Le trafic illégal de Lyrica est en hausse depuis plusieurs années en Belgique, un phénomène qui touche principalement les populations plus vulnérables.
Henry Meekers
Publié le 08-05-2026 à 19h13

La consommation de Lyrica, un médicament antiépileptique, est en forte hausse ces dernières années en Belgique. Initialement prescrit contre l’épilepsie et les douleurs neuropathologiques, le médicament est de plus en plus détourné de son usage médical.
Trois trafiquants en possession de 2600 comprimés de Lyrica ont récemment été interpellés à Anvers. Un phénomène de plus en plus courant d’après Marc Vancoillie, chef du service des stupéfiants de la Police judiciaire fédérale. “Nous y accordons une attention particulière en interne, car nous constatons une nette augmentation. Probablement parce qu’il s’agit d’un médicament relativement bon marché”, précise-t-il.
Une drogue “bon marché”
Le médicament est trouvable de plus en plus facilement sur le marché noir, une pilule peut se vendre entre un et cinq euros, ce qui lui vaut le surnom de “drogue du pauvre”. Les autorités affirment que la majorité de ces contrefaçons proviennent de pays comme la c ou l’Inde et sont directement envoyés par voie postale.

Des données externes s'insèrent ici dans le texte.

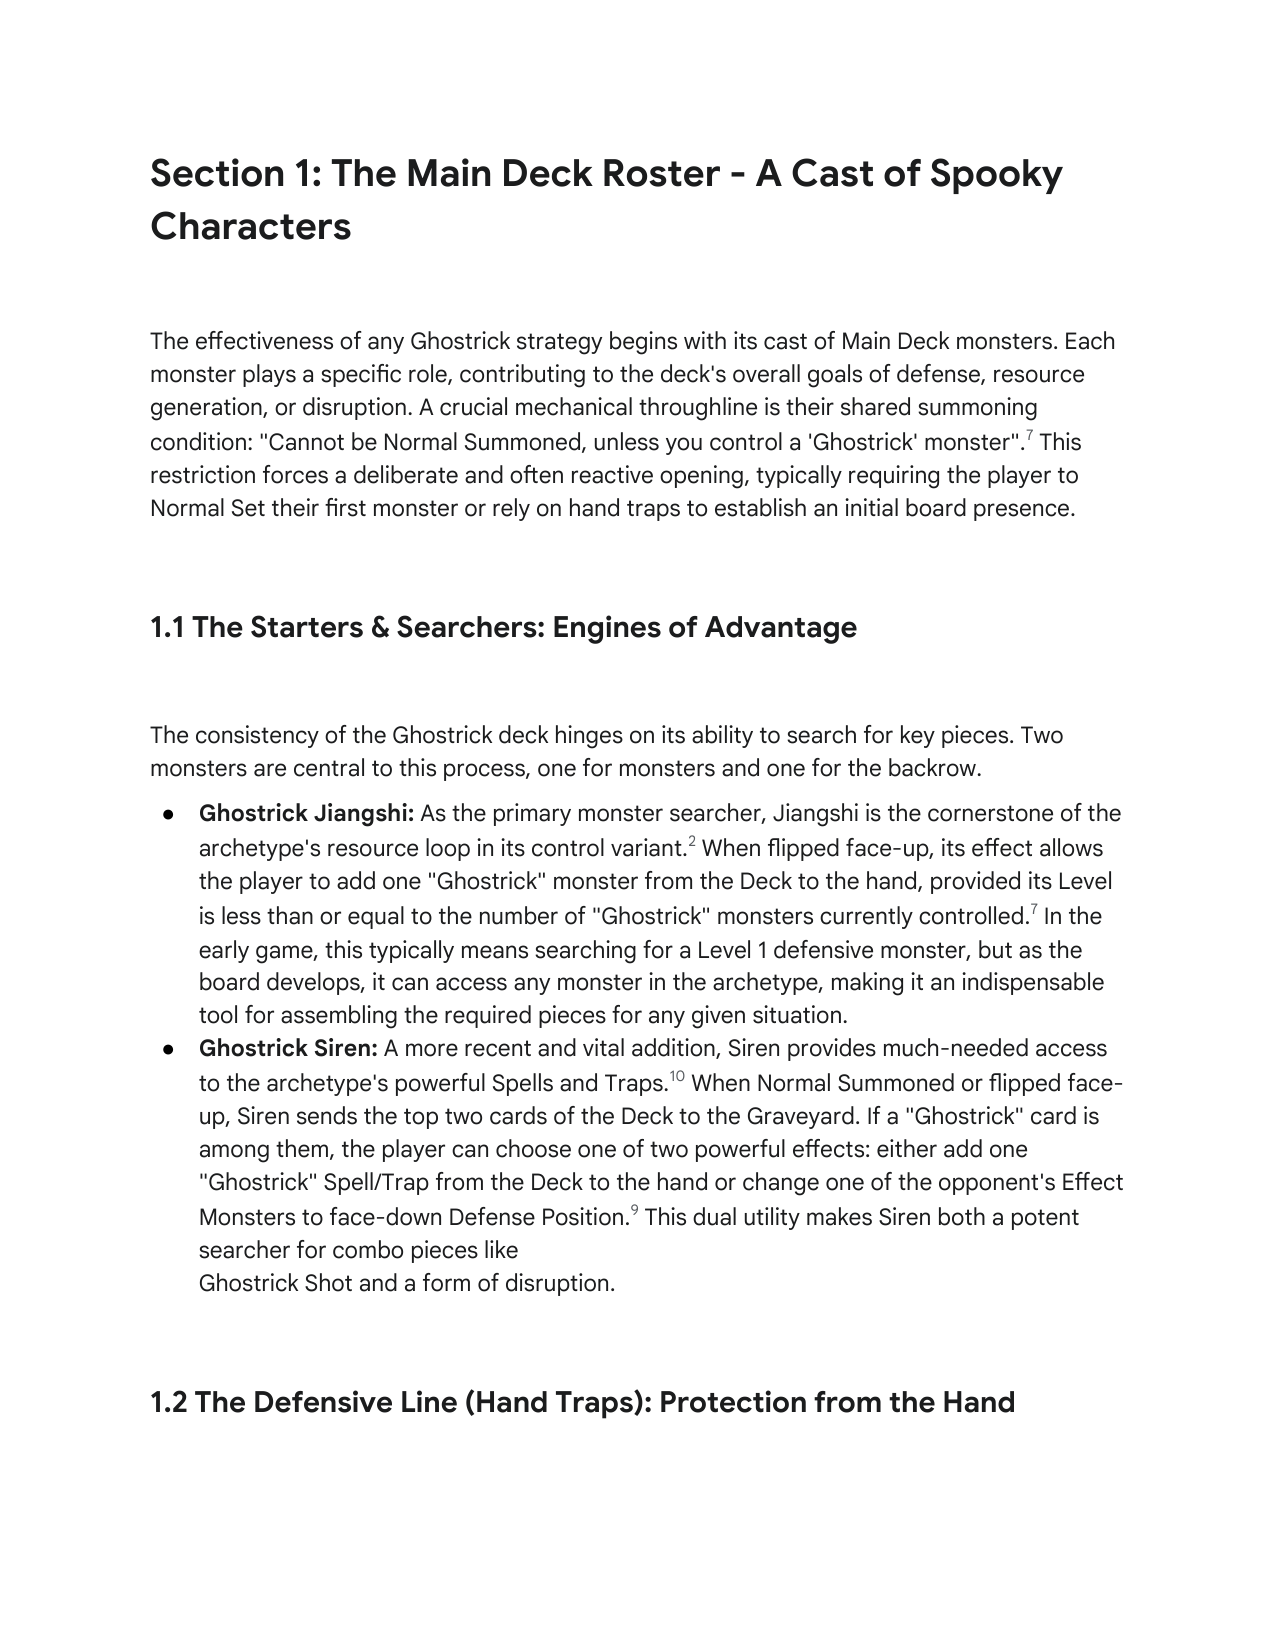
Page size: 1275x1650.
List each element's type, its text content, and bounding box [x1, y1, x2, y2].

Le trafic de Lyrica peut aussi se passer par la voie légale. Le médicament est disponible sur ordonnance et de plus en plus de pharmaciens signalent des abus, selon le Centre belge d’information pharmacothérapeutique (CBIP). Coïncidence ou non, environ 20.000 personnes possédaient une ordonnance en 2014 contre plus de 170.000 dix ans plus tard.
Quels effets ?
Une surconsommation de prégabaline, la substance active du Lyrica, est régulièrement associée à d’autres analgésiques comme la morphine ou l’héroïne. Les consommateurs entrent dans un état d’euphorie, ressentent moins la douleur et “ont une vision plus optimiste de la vie” d’après Jan Tytgat, toxicologue.

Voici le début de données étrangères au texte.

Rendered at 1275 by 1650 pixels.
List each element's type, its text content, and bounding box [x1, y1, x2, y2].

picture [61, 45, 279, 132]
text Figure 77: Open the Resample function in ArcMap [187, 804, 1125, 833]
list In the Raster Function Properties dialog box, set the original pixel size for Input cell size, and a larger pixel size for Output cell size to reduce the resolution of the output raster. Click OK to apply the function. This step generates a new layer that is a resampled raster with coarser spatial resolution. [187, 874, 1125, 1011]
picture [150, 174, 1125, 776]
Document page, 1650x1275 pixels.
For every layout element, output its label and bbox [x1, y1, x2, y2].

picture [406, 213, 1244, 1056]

Dans un usage médical, le médicament peut prévenir les crises d’une personne épileptique et lui sauver la vie, mais tout dosage supérieur à 600 milligrammes quotidiennement peut s’avérer fatal. À ça s’ajoutent des risques de problèmes respiratoires et de troubles du rythme cardiaque.
Le médicament n’est, pour le moment, pas consommé en festivals ou fêtes par les jeunes, mais plutôt par une population plus vulnérable selon la police et le service d’information sur les drogues. Les demandeurs d’asile et les sans-abri sont particulièrement touchés par ce fléau.